Russel Brand, left, Rob Corddry and Dwayne Johnson. (HBO/ Jeff Daly)

Viewers again aren’t sure whether this is cringeworthy or binge-worthy. The déjà vu is too uncomfortable — especially since the USC-San Pedro suicide reference hits close to home, considering how Trojans kicker Mario Danelo died from a fall off the cliffs of Point Fermin in early 2007.

“We’re not trying to say this is how things go at USC, but I feel it could happen anywhere in the country,” Weiss said. “We always try to stay ahead of the curve with our production and never try to follow up with a ‘torn from the headlines’ script. We try to lead and speculate.”

The same goes for the Rams’ story line as the team’s new GM, Charles Greane (Omar Benson Miller), wrestles with ways to fit into L.A. glamour while making his team identify with the neighborhood that surrounds the new Inglewood stadium.

Cameos can become visual treats as well as give the story lines credibility, but the brief pop-ins here by Jared Goff, Tony Hawk, Laird Hamilton, Kelly Slater and Randy Couture are more punchlines than punching up the narrative.

Yet, an over-the-top character played by Russell Brand messing with the firm’s buy-in with his Sports X company is constantly juxtaposed to some of the important things in motion here with Strasmore’s internal struggles.

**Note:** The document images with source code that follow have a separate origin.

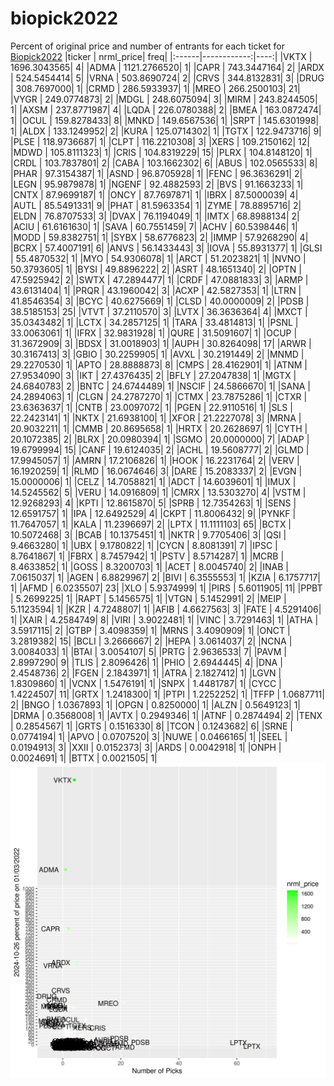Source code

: # biopick2022
Percent of original price and number of entrants for each ticket for [Biopick2022](https://twitter.com/hashtag/Biopick2022)
|ticker |   nrml_price| freq|
|:------|------------:|----:|
|VKTX   | 1696.3043565|    4|
|ADMA   | 1121.2766520|    1|
|CAPR   |  743.3447164|    2|
|ARDX   |  524.5454414|    5|
|VRNA   |  503.8690724|    2|
|CRVS   |  344.8132831|    3|
|DRUG   |  308.7697000|    1|
|CRMD   |  286.5933937|    1|
|MREO   |  266.2500103|   21|
|VYGR   |  249.0774873|    2|
|MDGL   |  248.6075094|    3|
|MIRM   |  243.8244505|    1|
|AXSM   |  237.8771987|    4|
|LQDA   |  226.0780388|    2|
|BMEA   |  163.0872474|    1|
|OCUL   |  159.8278433|    8|
|MNKD   |  149.6567536|    1|
|SRPT   |  145.6301998|    1|
|ALDX   |  133.1249952|    2|
|KURA   |  125.0714302|    1|
|TGTX   |  122.9473716|    9|
|PLSE   |  118.9736687|    1|
|CLPT   |  116.2210308|    3|
|XERS   |  109.2150162|   12|
|MDWD   |  105.8111323|    1|
|CRIS   |  104.8319229|   15|
|PLRX   |  104.8148120|    1|
|CRDL   |  103.7837801|    2|
|CABA   |  103.1662302|    6|
|ABUS   |  102.0565533|    8|
|PHAR   |   97.3154387|    1|
|ASND   |   96.8705928|    1|
|FENC   |   96.3636291|    2|
|LEGN   |   95.9879878|    1|
|NGENF  |   92.4882593|    2|
|BVS    |   91.1663233|    1|
|CNTX   |   87.9699187|    1|
|ONCY   |   87.7697871|    1|
|IBRX   |   87.5000039|    4|
|AUTL   |   85.5491331|    9|
|PHAT   |   81.5963354|    1|
|ZYME   |   78.8895716|    2|
|ELDN   |   76.8707533|    3|
|DVAX   |   76.1194049|    1|
|IMTX   |   68.8988134|    2|
|ACIU   |   61.6161630|    1|
|SAVA   |   60.7551459|    7|
|ACHV   |   60.5398446|    1|
|MODD   |   59.8382751|    1|
|SYBX   |   58.6776823|    2|
|IMMP   |   57.9268290|    4|
|BCRX   |   57.4007191|    6|
|ANVS   |   56.1433443|    3|
|IOVA   |   55.8931377|    1|
|GLSI   |   55.4870532|    1|
|MYO    |   54.9306078|    1|
|ARCT   |   51.2023821|    1|
|NVNO   |   50.3793605|    1|
|BYSI   |   49.8896222|    2|
|ASRT   |   48.1651340|    2|
|OPTN   |   47.5925942|    2|
|SWTX   |   47.2894477|    1|
|CRDF   |   47.0881833|    3|
|ARMP   |   43.6131404|    1|
|PRQR   |   43.1960042|    3|
|ACXP   |   42.5827353|    1|
|LTRN   |   41.8546354|    3|
|BCYC   |   40.6275669|    1|
|CLSD   |   40.0000009|    2|
|PDSB   |   38.5185153|   25|
|VTVT   |   37.2110570|    3|
|LVTX   |   36.3636364|    4|
|MXCT   |   35.0343482|    1|
|LCTX   |   34.2857125|    1|
|TARA   |   33.4814813|    1|
|PSNL   |   33.0063061|    1|
|IFRX   |   32.9831928|    1|
|QURE   |   31.5091607|    1|
|OCUP   |   31.3672909|    3|
|BDSX   |   31.0018903|    1|
|AUPH   |   30.8264098|   17|
|ARWR   |   30.3167413|    3|
|GBIO   |   30.2259905|    1|
|AVXL   |   30.2191449|    2|
|MNMD   |   29.2270530|    1|
|APTO   |   28.8888873|    8|
|CMPS   |   28.4162901|    1|
|ATNM   |   27.9534090|    3|
|IKT    |   27.4376435|    2|
|BFLY   |   27.2047838|    1|
|MGTX   |   24.6840783|    2|
|BNTC   |   24.6744489|    1|
|NSCIF  |   24.5866670|    1|
|SANA   |   24.2894063|    1|
|CLGN   |   24.2787270|    1|
|CTMX   |   23.7875286|    1|
|CTXR   |   23.6363637|    1|
|CNTB   |   23.0097072|    1|
|PGEN   |   22.9110516|    1|
|SLS    |   22.2423141|    1|
|NKTX   |   21.6938100|    1|
|XFOR   |   21.2227078|    3|
|MRNA   |   20.9032211|    1|
|CMMB   |   20.8695658|    1|
|HRTX   |   20.2628697|    1|
|CYTH   |   20.1072385|    2|
|BLRX   |   20.0980394|    1|
|SGMO   |   20.0000000|    7|
|ADAP   |   19.6799994|   15|
|CANF   |   19.6124035|    2|
|ACHL   |   19.5608777|    2|
|GLMD   |   17.9945057|    1|
|AMRN   |   17.2106826|    1|
|HOOK   |   16.2231764|    2|
|VERV   |   16.1920259|    1|
|RLMD   |   16.0674646|    3|
|DARE   |   15.2083337|    2|
|EVGN   |   15.0000006|    1|
|CELZ   |   14.7058821|    1|
|ADCT   |   14.6039601|    1|
|IMUX   |   14.5245562|    5|
|VERU   |   14.0916809|    1|
|CMRX   |   13.5303270|    4|
|VSTM   |   12.9268293|    4|
|KPTI   |   12.8615870|    5|
|SPRB   |   12.7354263|    1|
|SENS   |   12.6591757|    1|
|IPA    |   12.6492529|    4|
|CKPT   |   11.8006432|    9|
|PYNKF  |   11.7647057|    1|
|KALA   |   11.2396697|    2|
|LPTX   |   11.1111103|   65|
|BCTX   |   10.5072468|    3|
|BCAB   |   10.1375451|    1|
|NKTR   |    9.7705406|    3|
|QSI    |    9.4663280|    1|
|UBX    |    9.1780822|    1|
|CYCN   |    8.8081391|    7|
|IPSC   |    8.7641867|    1|
|FBRX   |    8.7457942|    1|
|PSTV   |    8.5714287|    1|
|MCRB   |    8.4633852|    1|
|GOSS   |    8.3200703|    1|
|ACET   |    8.0045740|    2|
|INAB   |    7.0615037|    1|
|AGEN   |    6.8829967|    2|
|BIVI   |    6.3555553|    1|
|KZIA   |    6.1757717|    1|
|AFMD   |    6.0235507|   23|
|XLO    |    5.9374999|    1|
|PIRS   |    5.6011905|   11|
|PPBT   |    5.2699225|    1|
|RAPT   |    5.1456575|    1|
|VTGN   |    5.1452991|    2|
|MEIP   |    5.1123594|    1|
|KZR    |    4.7248807|    1|
|AFIB   |    4.6627563|    3|
|FATE   |    4.5291406|    1|
|XAIR   |    4.2584749|    8|
|VIRI   |    3.9022481|    1|
|VINC   |    3.7291463|    1|
|ATHA   |    3.5917115|    2|
|GTBP   |    3.4098359|    1|
|MRNS   |    3.4090909|    1|
|ONCT   |    3.2819382|   15|
|BCLI   |    3.2666667|    2|
|HEPA   |    3.0614037|    2|
|NCNA   |    3.0084033|    1|
|BTAI   |    3.0054107|    5|
|PRTG   |    2.9636533|    7|
|PAVM   |    2.8997290|    9|
|TLIS   |    2.8096426|    1|
|PHIO   |    2.6944445|    4|
|DNA    |    2.4548736|    2|
|FGEN   |    2.1843971|    1|
|ATRA   |    2.1827412|    1|
|LGVN   |    1.8309860|    1|
|VCNX   |    1.5476191|    1|
|SNPX   |    1.4481787|    1|
|CYCC   |    1.4224507|   11|
|GRTX   |    1.2418300|    1|
|PTPI   |    1.2252252|    1|
|TFFP   |    1.0687711|    2|
|BNGO   |    1.0367893|    1|
|OPGN   |    0.8250000|    1|
|ALZN   |    0.5649123|    1|
|DRMA   |    0.3568008|    1|
|AVTX   |    0.2949346|    1|
|ATNF   |    0.2874494|    2|
|TENX   |    0.2854567|    1|
|GRTS   |    0.1516330|    8|
|TCON   |    0.1243682|    6|
|SRNE   |    0.0774194|    1|
|APVO   |    0.0707520|    3|
|NUWE   |    0.0466165|    1|
|SEEL   |    0.0194913|    3|
|XXII   |    0.0152373|    3|
|ARDS   |    0.0042918|    1|
|ONPH   |    0.0024691|    1|
|BTTX   |    0.0021505|    1|
![retvspicks](biopicks.png?raw=true)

But then, isn’t extreme sports kind of last generational news? ESPN took the X Games out of L.A. years ago. Focusing on Southern California’s burgeoning eSports industry would have been more cutting edge.

Though this season “has gravity in a lot of ways, whether it’s political and social undertones, we also want to have fun because that’s what people have come to expect,” Weiss said. “I really hope they just enjoy the ride of it, but also appreciate how we try to pivot and give a little more depth in certain places.”